BACKSTAGE AT AN ICE RINK IN SUN Valley, Idaho, Oksana Baiul is psyching up to do her “dying swan” at the U.S. Ladies Outdoor Skating Challenge for CBS. Everyone is tiptoeing around her. But suddenly the skater points at a TV monitor and screams, “Arnold! Arnold is coming!” On the screen, Arnold Schwarzenegger is marching past the cheering crowd at the rink on his way in to meet her.
When Baiul is introduced, her large eyes become saucers. “I’m a big fan of yours,” Schwarzenegger tells the pintsize Olympic gold medal winner. “I hear you injured your knee, had surgery and two days later skated again?”
Baiul giggles and nods, but words fail her. Schwarzenegger tries a little more small talk. Finally, he gives her a hug and a kiss. “Good luck!” he says, leaving the awestruck teenager to collapse on the sofa, where she finally summons a response: gales of laughter.
Such attention is still new to 16-year-old Baiul, whose painful shyness often reduces her voice to a whisper. But the waiflike skater from Ukraine, who charmed millions at the 1994 Olympics, better get used to it. November and December feature a virtual Oksana Baiul TV blitz. All four networks have scheduled figure-skating competitions, starting with CBS’s Ice Wars: The U.S.A. vs. the World on Nov. 9 and 12, in which Baiul will skate against Nancy Kerrigan, among others.
Baiul’s Olympic victory over Kerrigan provided a welcome reprieve from the Tonya Harding soap opera. But it developed its own edge when Kerrigan was overheard before the medal ceremony griping about how long it was taking Baiul to redo her makeup. Yet Baiul insists there is no bitterness between them. She says they recently went shopping together. “I never had a fight with Nancy,” says Baiul. “It’s crazy what people say.”

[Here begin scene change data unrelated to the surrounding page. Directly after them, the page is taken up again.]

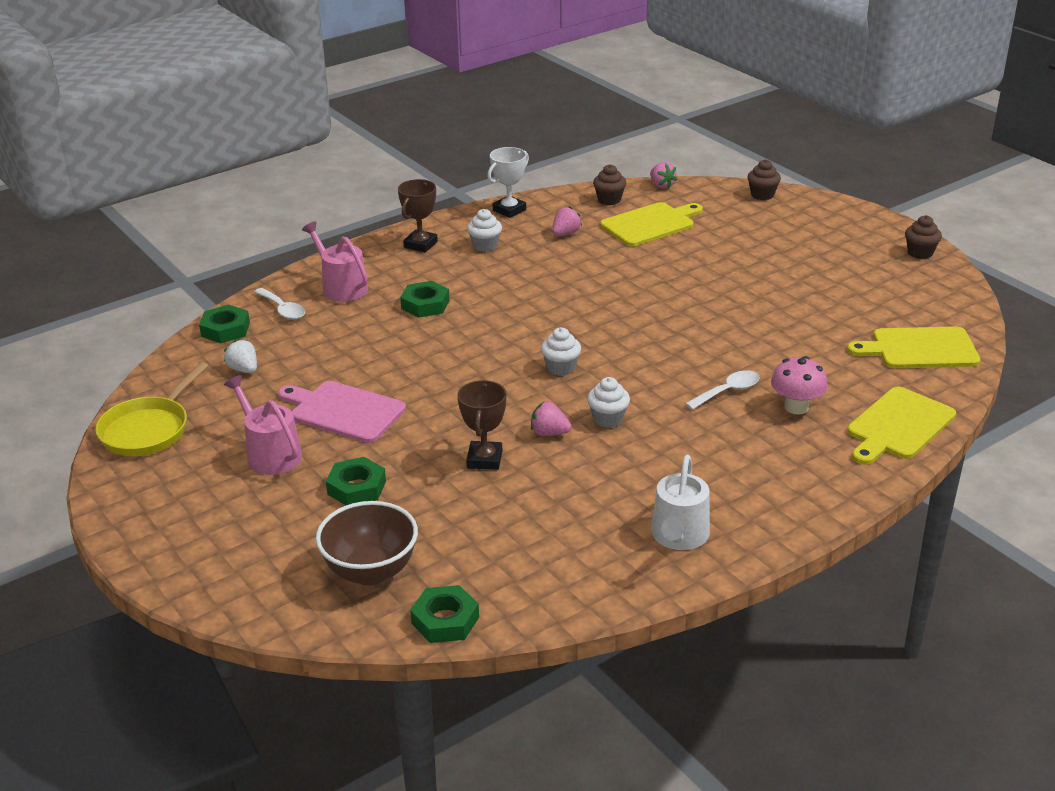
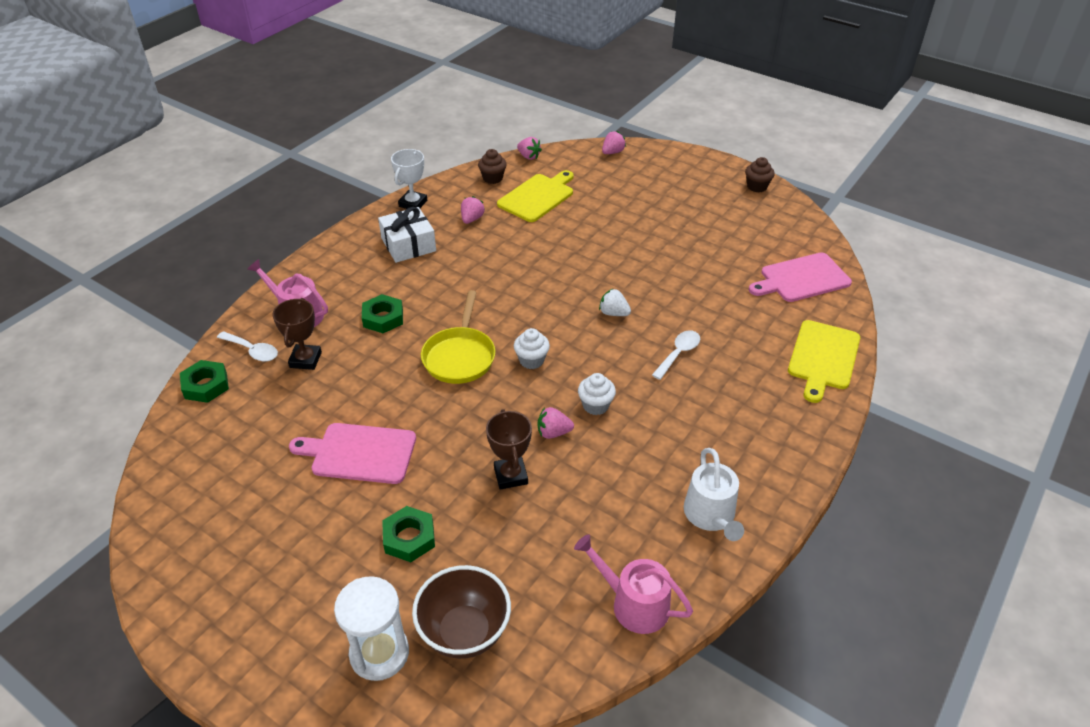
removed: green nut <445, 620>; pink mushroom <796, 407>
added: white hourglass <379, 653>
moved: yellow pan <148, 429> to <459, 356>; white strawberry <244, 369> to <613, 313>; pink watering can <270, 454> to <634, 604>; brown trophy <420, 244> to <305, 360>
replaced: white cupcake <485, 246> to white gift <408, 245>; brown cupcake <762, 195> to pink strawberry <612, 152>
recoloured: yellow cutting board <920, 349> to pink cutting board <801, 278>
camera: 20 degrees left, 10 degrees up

It’s just one more wrinkle in Baiul’s moving life story—packaged as a TV movie, A Promise Kept, to be aired Nov. 13 by the indefatigable CBS—which is that of a little girl who is abandoned by her father at 2 and loses her mother to cancer at 13. After Baiul’s mother’s death, Baiul’s coach, Stanislav Koritek, became her guardian. A year later he too decamped. Fortunately for Baiul, she hooked up with Galina Zmievskaya, who coaches 1992 Olympic gold medalist Viktor Petrenko. At the urging of Petrenko, who is married to her daughter Nina, Zmievskaya took Baiul in.

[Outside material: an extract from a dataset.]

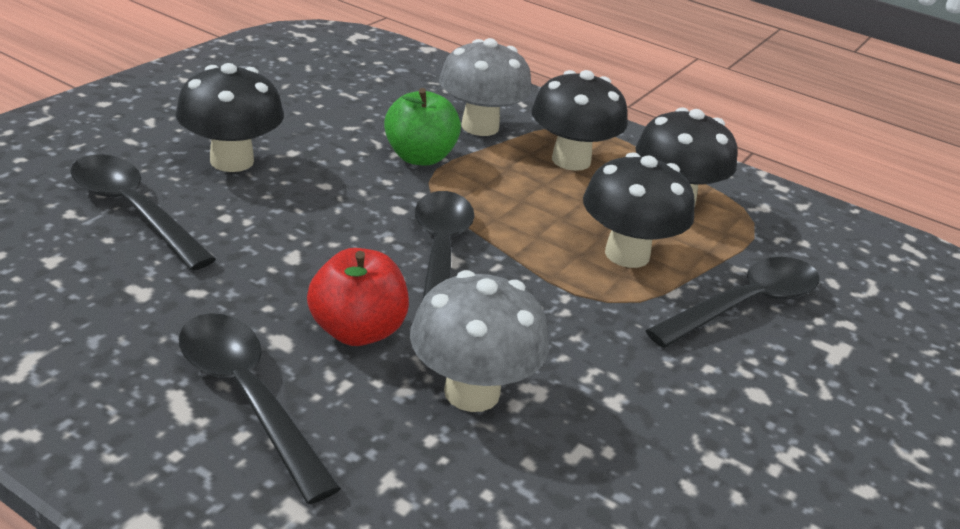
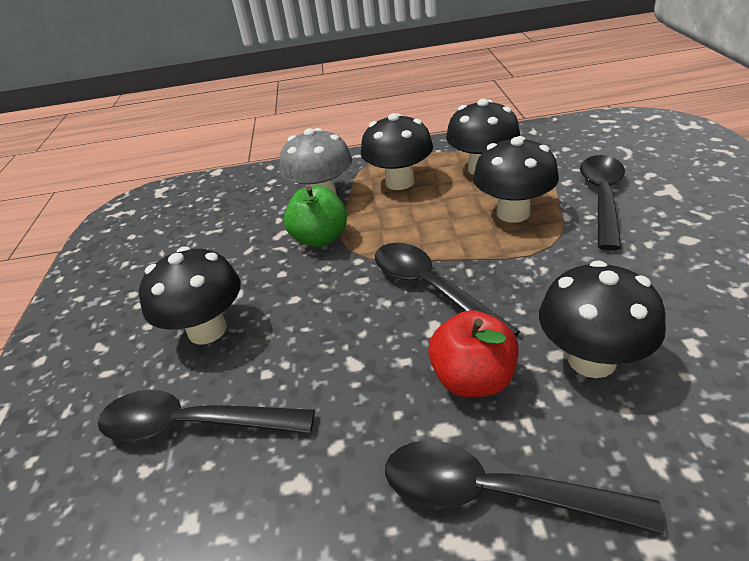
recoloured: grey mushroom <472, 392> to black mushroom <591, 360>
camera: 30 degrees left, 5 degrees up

“There is a sense of sadness to Oksana,” says Petrenko, near whom Baiul lives while training in Simsbury, Conn., outside Hartford. “But she tries to keep it inside. All the attention Oksana is getting is kind of pushing her now.”
The truth is, Baiul inhales attention. “I love the fact that I’m noticed on the streets,” she says. “When I had my knee injury [she had arthroscopic surgery Sept. 27 after dislocating her kneecap], people in Sun Valley sent me flowers and presents.”
Baiul is clearly a hot commodity. She and the William Morris Agency select her projects to cultivate an image of elegance. She is helping to design a line of skating togs for Elite Sportswear and is considering a three-book deal (her life story, a figure-skating history and a children’s title).
With her appearance fees and TV deals, Baiul is making a more than comfortable living. “Yes,” says agent Michael Carlisle, “Oksana has discovered Versace.” But he says that Baiul is handling her newfound wealth “in a quiet way.” Baiul admits to splurging on expensive perfume and cosmetics. But money, she says, “is not what’s driving me.”
Coach Zmievskaya, though, is not above motivating her student with monetary rewards. To get Baiul to practice on days when she would rather dance to her favorite Madonna tune, Zmievskaya bribes her with money or new tennis shoes. “Oksana always likes to win,” she says. “But if she doesn’t get the jump right, or won’t do it, she has to pay me.”
How competitive is Baiul? Later in the day at Sun Valley, after bringing down the house with her dying swan, she races back to her hotel room for a game of Monopoly (the Russian version) with Nina Petrenko.
“Oksana always wins,” says Nina, rolling her eyes.
Says the little capitalist: “I love to take all their money.”